**What you need to do:**
Copy the text of each row below line for line, leaving out the pictures.

--- Records for this exercise ---

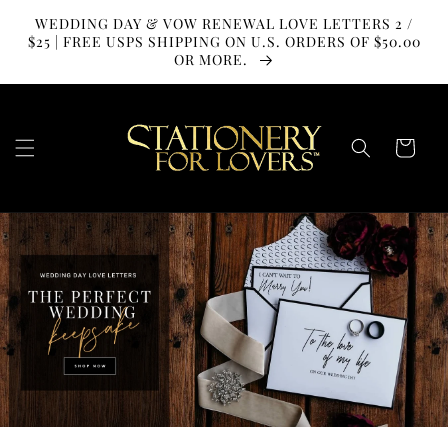
SKIP TO
WEDDING DAY & VOW RENEWAL LOVE LETTERS 2 /
CONTENT
$25 | FREE USPS SHIPPING ON U.S. ORDERS OF $50.00
OR MORE.
Cart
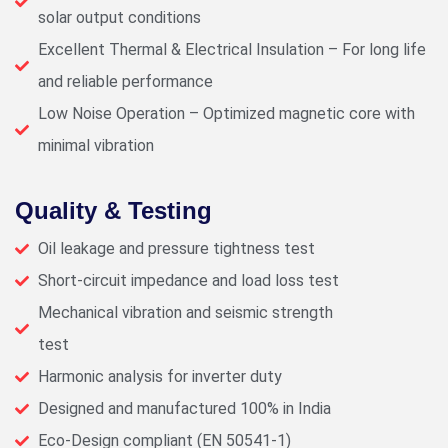
solar output conditions
Excellent Thermal & Electrical Insulation – For long life
and reliable performance
Low Noise Operation – Optimized magnetic core with
minimal vibration
Quality & Testing
Oil leakage and pressure tightness test
Short-circuit impedance and load loss test
Mechanical vibration and seismic strength
test
Harmonic analysis for inverter duty
Designed and manufactured 100% in India
Eco-Design compliant (EN 50541-1)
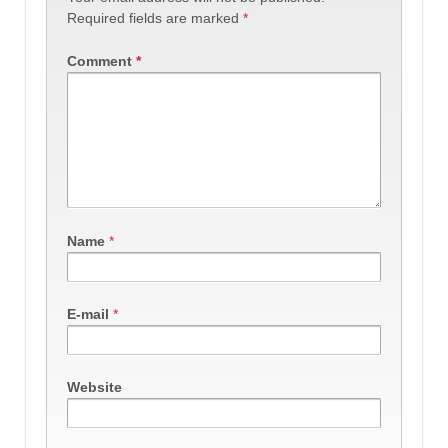
Required fields are marked
*
Comment
*
Name
*
E-mail
*
Website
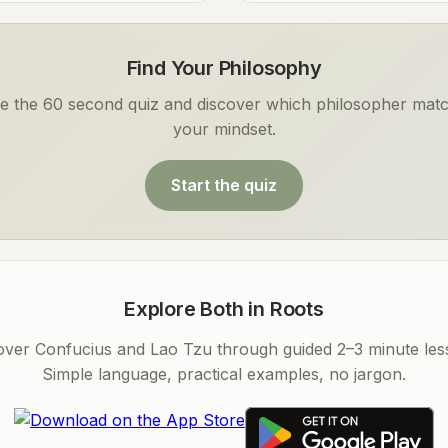
Find Your Philosophy
e the 60 second quiz and discover which philosopher mat
your mindset.
Start the quiz
Explore Both in Roots
over Confucius and Lao Tzu through guided 2–3 minute les
Simple language, practical examples, no jargon.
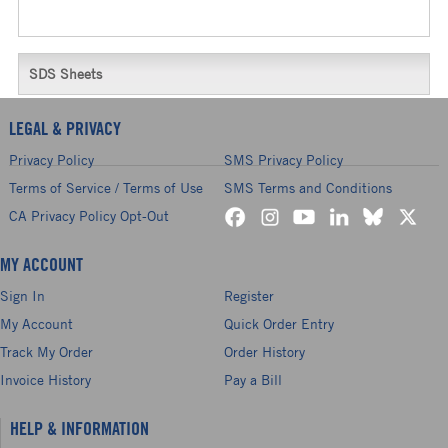
SDS Sheets
LEGAL & PRIVACY
Privacy Policy
SMS Privacy Policy
Terms of Service / Terms of Use
SMS Terms and Conditions
CA Privacy Policy Opt-Out
MY ACCOUNT
Sign In
Register
My Account
Quick Order Entry
Track My Order
Order History
Invoice History
Pay a Bill
HELP & INFORMATION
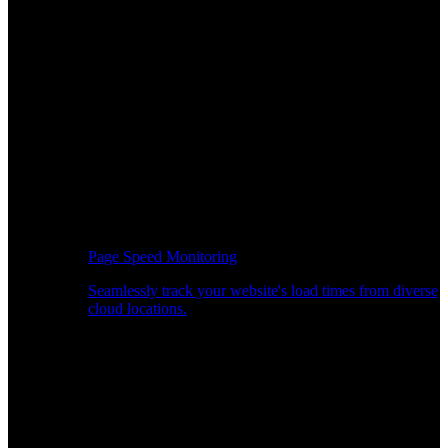
Page Speed Monitoring
Seamlessly track your website's load times from diverse
cloud locations.
Real-time API Performance Insights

---

**Result:**
SKIP TO
WEDDING DAY & VOW RENEWAL LOVE LETTERS 2 /
CONTENT
$25 | FREE USPS SHIPPING ON U.S. ORDERS OF $50.00
OR MORE.
Cart
solar output conditions
Excellent Thermal & Electrical Insulation – For long life
and reliable performance
Low Noise Operation – Optimized magnetic core with
minimal vibration
Quality & Testing
Oil leakage and pressure tightness test
Short-circuit impedance and load loss test
Mechanical vibration and seismic strength
test
Harmonic analysis for inverter duty
Designed and manufactured 100% in India
Eco-Design compliant (EN 50541-1)
Required fields are marked
*
Comment
*
Name
*
E-mail
*
Website
Find Your Philosophy
e the 60 second quiz and discover which philosopher mat
your mindset.
Start the quiz
Explore Both in Roots
over Confucius and Lao Tzu through guided 2–3 minute les
Simple language, practical examples, no jargon.
SDS Sheets
LEGAL & PRIVACY
Privacy Policy
SMS Privacy Policy
Terms of Service / Terms of Use
SMS Terms and Conditions
CA Privacy Policy Opt-Out
MY ACCOUNT
Sign In
Register
My Account
Quick Order Entry
Track My Order
Order History
Invoice History
Pay a Bill
HELP & INFORMATION
Page Speed Monitoring
Seamlessly track your website's load times from diverse
cloud locations.
Real-time API Performance Insights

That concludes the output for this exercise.